A lentidão na análise do Cadastro Ambiental Rural (CAR) tem causado preocupação a produtores rurais, especialmente os de pequenas propriedades, em Santa Catarina. Em audiência pública na Câmara dos Deputados, promovida pela Comissão de Agricultura, representantes do setor produtivo, entidades de classe e políticos debateram o impacto da demora na validação do CAR, que trava o acesso a programas de crédito, licenças ambientais e até exportações.
A deputada federal Daniela Reinehr (PL-SC), que pediu a audiência, destacou a urgência em dar solução ao problema. “Não dá mais para ficar apenas no debate.
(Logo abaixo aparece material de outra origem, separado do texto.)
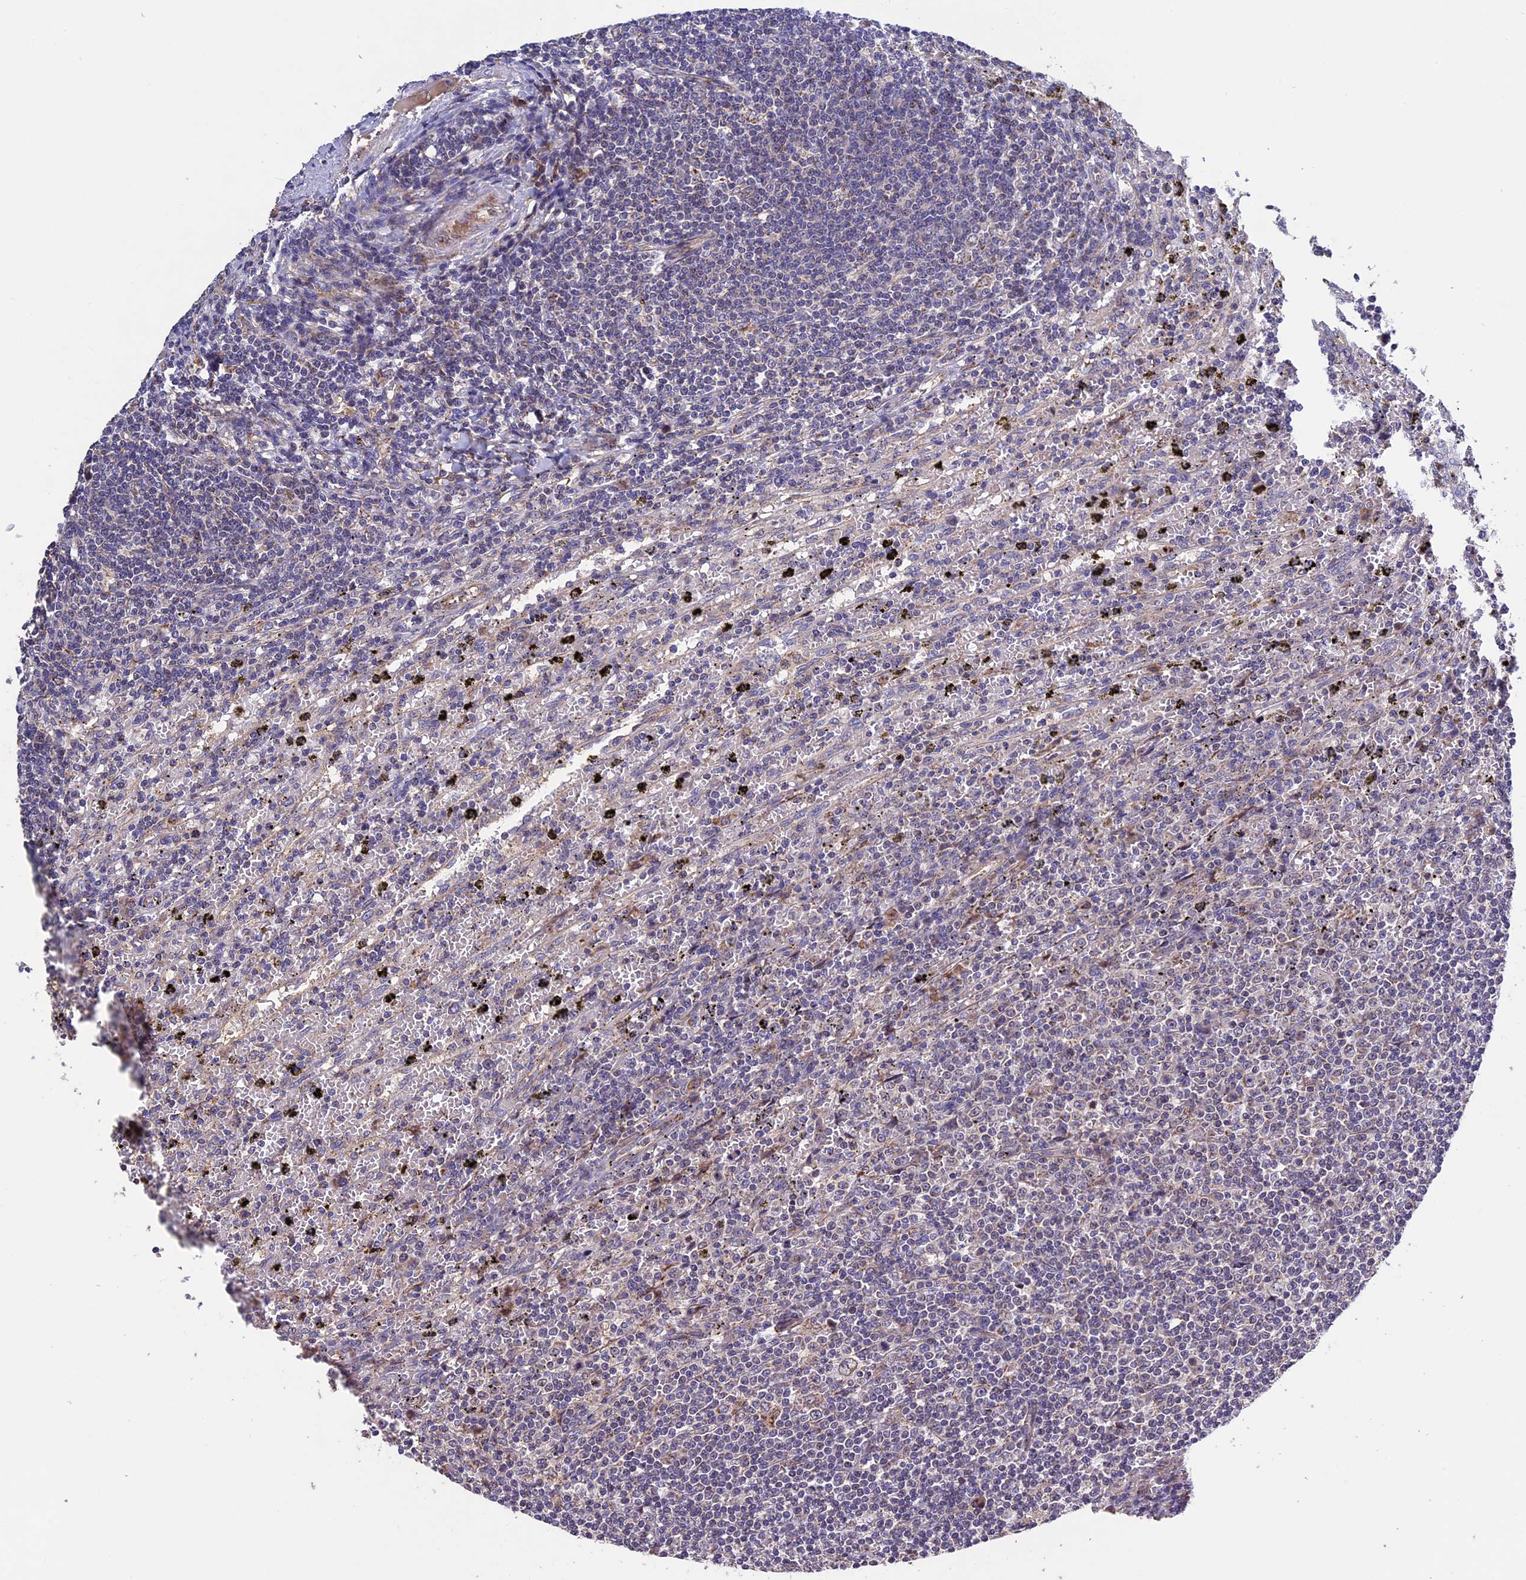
{"staining": {"intensity": "negative", "quantity": "none", "location": "none"}, "tissue": "lymphoma", "cell_type": "Tumor cells", "image_type": "cancer", "snomed": [{"axis": "morphology", "description": "Malignant lymphoma, non-Hodgkin's type, Low grade"}, {"axis": "topography", "description": "Spleen"}], "caption": "Tumor cells are negative for protein expression in human lymphoma. (Immunohistochemistry, brightfield microscopy, high magnification).", "gene": "RNF17", "patient": {"sex": "male", "age": 76}}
Já apresentei um projeto de lei para prorrogar o prazo do georreferenciamento dos imóveis de até 100 hectares, porque ele termina em novembro e muitos produtores ainda não conseguiram regularizar”, destacou Daniela.
Durante o encontro, o vice-presidente da FAESC, Clemerson Pedrozo, afirmou que a demora impede produtores de obterem o “selo verde”, necessário para exportar com melhores condições. “Fizemos a nossa parte, entregamos o cadastro, mas estamos de mãos atadas esperando a análise. Isso prejudica quem trabalha com responsabilidade e qualidade, como os produtores de Santa Catarina”, afirmou Pedrozo. Ele ainda ressaltou que o debate é um passo importante, mas é preciso mais ação e menos burocracia para garantir segurança jurídica ao produtor rural.
Quem também expôs sua realidade foi a agricultora Renita Maria Eli, de Saudades, no Oeste catarinense. Pequena produtora da agricultura familiar, ela relatou o receio de perder a propriedade que está há mais de 100 anos na família. Além de enfrentar um antigo conflito fundiário, agora está com o CAR bloqueado, o que a impede de renovar licenças ambientais para os aviários e chiqueirões. “É muita insegurança. Já ganhamos na Justiça o direito à terra, mas continuamos sem garantias. Agora, sem o CAR, não conseguimos nem trabalhar direito”, desabafou.